TASK PROMPT
When you copy the data that follows, reproduce every word exactly and leave out the images.

(Body or hand keypoint data)
┏━━

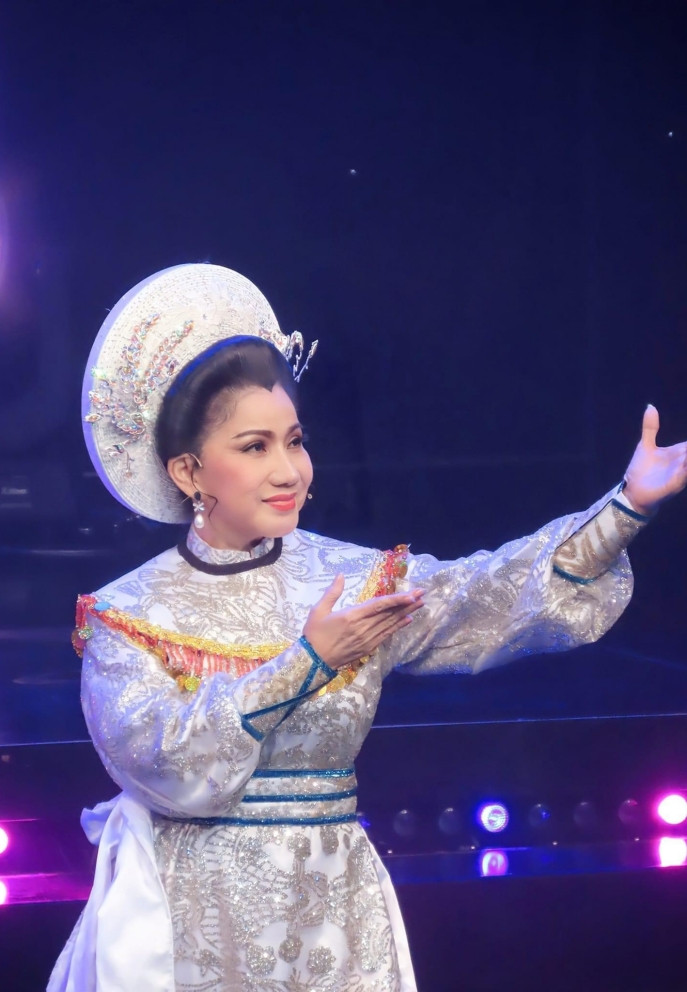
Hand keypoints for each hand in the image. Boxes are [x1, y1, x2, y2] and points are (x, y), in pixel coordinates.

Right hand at [303, 574, 424, 669]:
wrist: (313, 661)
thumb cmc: (314, 634)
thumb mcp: (318, 610)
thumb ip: (332, 592)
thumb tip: (340, 575)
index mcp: (352, 616)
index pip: (379, 605)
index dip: (397, 599)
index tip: (411, 594)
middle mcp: (363, 627)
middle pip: (389, 613)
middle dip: (407, 603)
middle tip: (422, 594)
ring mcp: (367, 639)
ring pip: (390, 624)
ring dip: (406, 613)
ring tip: (420, 604)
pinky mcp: (368, 648)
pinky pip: (386, 635)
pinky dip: (398, 627)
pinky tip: (407, 620)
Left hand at [623, 404, 686, 514]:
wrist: (633, 492)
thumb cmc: (641, 470)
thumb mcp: (646, 445)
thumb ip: (651, 428)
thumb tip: (650, 406)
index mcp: (680, 452)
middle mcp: (683, 463)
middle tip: (686, 450)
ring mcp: (680, 475)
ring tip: (685, 454)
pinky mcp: (673, 485)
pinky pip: (683, 477)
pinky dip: (684, 471)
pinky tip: (682, 463)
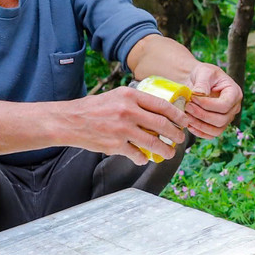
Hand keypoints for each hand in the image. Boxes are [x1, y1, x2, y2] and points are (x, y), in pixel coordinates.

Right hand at [61, 86, 188, 164]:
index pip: (162, 105)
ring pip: (153, 143)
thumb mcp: (116, 96)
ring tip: (169, 153)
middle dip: (176, 135)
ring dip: (165, 150)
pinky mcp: (115, 145)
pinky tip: (143, 158)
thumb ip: (136, 102)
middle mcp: (127, 111)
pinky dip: (143, 159)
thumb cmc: (93, 108)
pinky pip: (137, 155)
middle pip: (162, 125)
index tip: (185, 121)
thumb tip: (160, 111)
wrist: (69, 121)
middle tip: (180, 139)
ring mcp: (122, 129)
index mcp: (130, 95)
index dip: (178, 115)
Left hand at [184, 63, 242, 138]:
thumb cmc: (203, 74)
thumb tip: (199, 94)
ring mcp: (227, 119)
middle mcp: (234, 108)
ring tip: (186, 115)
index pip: (225, 105)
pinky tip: (188, 123)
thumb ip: (202, 82)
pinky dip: (199, 132)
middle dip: (201, 115)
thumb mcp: (203, 72)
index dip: (208, 105)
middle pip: (221, 120)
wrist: (199, 81)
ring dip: (199, 125)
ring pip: (216, 130)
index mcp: (234, 93)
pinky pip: (210, 135)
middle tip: (187, 106)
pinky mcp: (217, 126)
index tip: (193, 98)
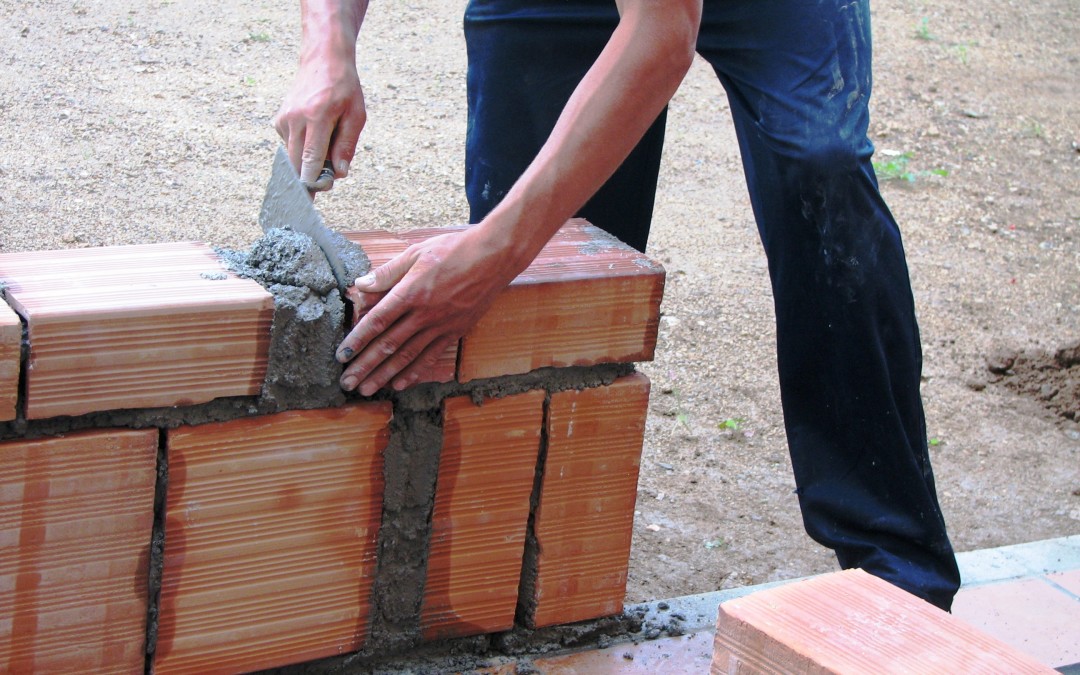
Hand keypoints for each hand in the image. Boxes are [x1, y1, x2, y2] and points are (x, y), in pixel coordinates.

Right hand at [273, 42, 365, 187]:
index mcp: (317, 117)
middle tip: (323, 184)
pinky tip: (313, 136)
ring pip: (292, 156)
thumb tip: (338, 174)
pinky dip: (302, 149)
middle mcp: (296, 118)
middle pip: (297, 163)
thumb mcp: (356, 116)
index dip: (312, 182)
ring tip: (324, 149)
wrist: (323, 60)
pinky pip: (290, 146)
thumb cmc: (345, 89)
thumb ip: (346, 146)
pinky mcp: (278, 120)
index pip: (311, 159)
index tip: (312, 200)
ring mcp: (284, 118)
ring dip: (306, 162)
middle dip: (308, 178)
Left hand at [336, 227, 523, 394]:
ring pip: (408, 356)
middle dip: (365, 366)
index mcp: (411, 292)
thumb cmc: (455, 249)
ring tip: (367, 389)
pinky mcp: (456, 331)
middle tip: (347, 383)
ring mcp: (441, 325)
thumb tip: (360, 285)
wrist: (495, 256)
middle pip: (388, 345)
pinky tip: (400, 383)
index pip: (377, 322)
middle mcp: (424, 314)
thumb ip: (387, 272)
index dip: (357, 341)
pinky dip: (415, 372)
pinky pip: (431, 356)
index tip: (341, 356)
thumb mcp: (417, 252)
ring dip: (385, 375)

┗━━

OUTPUT BELOW
Hand keypoints for each hand in the image. Boxes are [x1, y1, x2, y2] and points are (x, y), in pixel coordinates.

Right hand at [303, 574, 424, 669]:
wrist: (313, 661)
thumb cmc: (314, 634)
thumb mcp: (318, 610)
thumb ip: (332, 592)
thumb tip: (340, 575)
index mcp: (352, 616)
index pip: (379, 605)
index dip: (397, 599)
index tip: (411, 594)
middle mcp: (363, 627)
middle pip: (389, 613)
middle dip: (407, 603)
middle tip: (422, 594)
ring mcp: (367, 639)
ring pip: (390, 624)
ring dip: (406, 613)
ring tip: (420, 604)
pinky mcp: (368, 648)
pinky pip: (386, 635)
pinky dip: (398, 627)
pinky tip: (407, 620)
Left hand at [623, 404, 686, 514]:
wrist: (633, 492)
thumb cmc: (641, 470)
thumb mcp: (646, 445)
thumb ip: (651, 428)
thumb tip: (650, 406)
index mcp: (680, 452)
middle mcp: (683, 463)
middle tip: (686, 450)
ring mcp: (680, 475)
ring tip: (685, 454)
pinky mcp: (673, 485)
pinky pip: (683, 477)
pinky dip: (684, 471)
pinky tip: (682, 463)
Hand keypoints for each hand in the image. Boxes are [x1, y1, x2, y2] and points are (x, y), in pixel coordinates.

Right hand at [61, 86, 188, 164]:
index pip: (162, 105)
ring pip: (153, 143)
thumb mcp: (116, 96)
ring tip: (169, 153)
middle dip: (176, 135)
ring dip: (165, 150)
pinky mcp: (115, 145)
pinky tip: (143, 158)
thumb ip: (136, 102)
middle mcp: (127, 111)
pinky dip: (143, 159)
thumb cmc: (93, 108)
pinky pip: (137, 155)
middle pip: (162, 125)
index tip: (185, 121)
thumb tip: (160, 111)
wrist: (69, 121)
middle tip: (180, 139)
ring mcp: (122, 129)
index mcp: (130, 95)
index dip: (178, 115)
Left hand at [184, 63, 242, 138]:
thumb cmc: (203, 74)
thumb tip: (199, 94)
ring mcp: (227, 119)
middle mcp: (234, 108)
ring tip: (186, 115)
index pip: (225, 105)
pinky tip: (188, 123)
thumb ip: (202, 82)
pinky dip: (199, 132)
middle dip: (201, 115)
thumb mcp: (203, 72)
index dip: (208, 105)
middle pip: (221, 120)
wrist: (199, 81)
ring dip: (199, 125)
ring pip: (216, 130)
index mcp: (234, 93)
pinky pip: (210, 135)
middle tip: (187, 106)
pinky mcp: (217, 126)
index tip: (193, 98)
Hand keypoints for each hand in the image. Boxes are [x1, y1, x2, y2] and points are (x, y), in pixel coordinates.

Right hand at [273, 42, 365, 187]:
index mcp: (317, 117)
middle tip: (323, 184)
pinky tip: (313, 136)
ring pip: (292, 156)
thumb tip: (338, 174)
pinky dip: (302, 149)
middle mcp: (296, 118)
middle pip: (297, 163)
thumb mcp: (356, 116)
index dip: (312, 182)
ring tip: (324, 149)
wrist: (323, 60)
pinky pip: (290, 146)
thumb cmc: (345, 89)
thumb ip: (346, 146)
pinky mcp: (278, 120)
index pip: (311, 159)
index tip: (312, 200)
ring mcp: (284, 118)
ring dip: (306, 162)
middle dip: (308, 178)
Left hand at [336, 227, 523, 394]:
ring pip: (408, 356)
middle dip: (365, 366)
index mcp: (411, 292)
thumb cmc: (455, 249)
ring tip: (367, 389)
pinky mcp: (456, 331)
middle tip: (347, 383)
ring mcp: (441, 325)
thumb tip: (360, 285)
wrist: (495, 256)
middle pip: (388, 345)
pinky tip: (400, 383)
index pip: (377, 322)
middle mcp: (424, 314)
thumb ip: (387, 272)
index dip: (357, 341)
pinky dip: (415, 372)
pinky pip: (431, 356)
index tip: (341, 356)
thumb mcp: (417, 252)
ring dip: (385, 375)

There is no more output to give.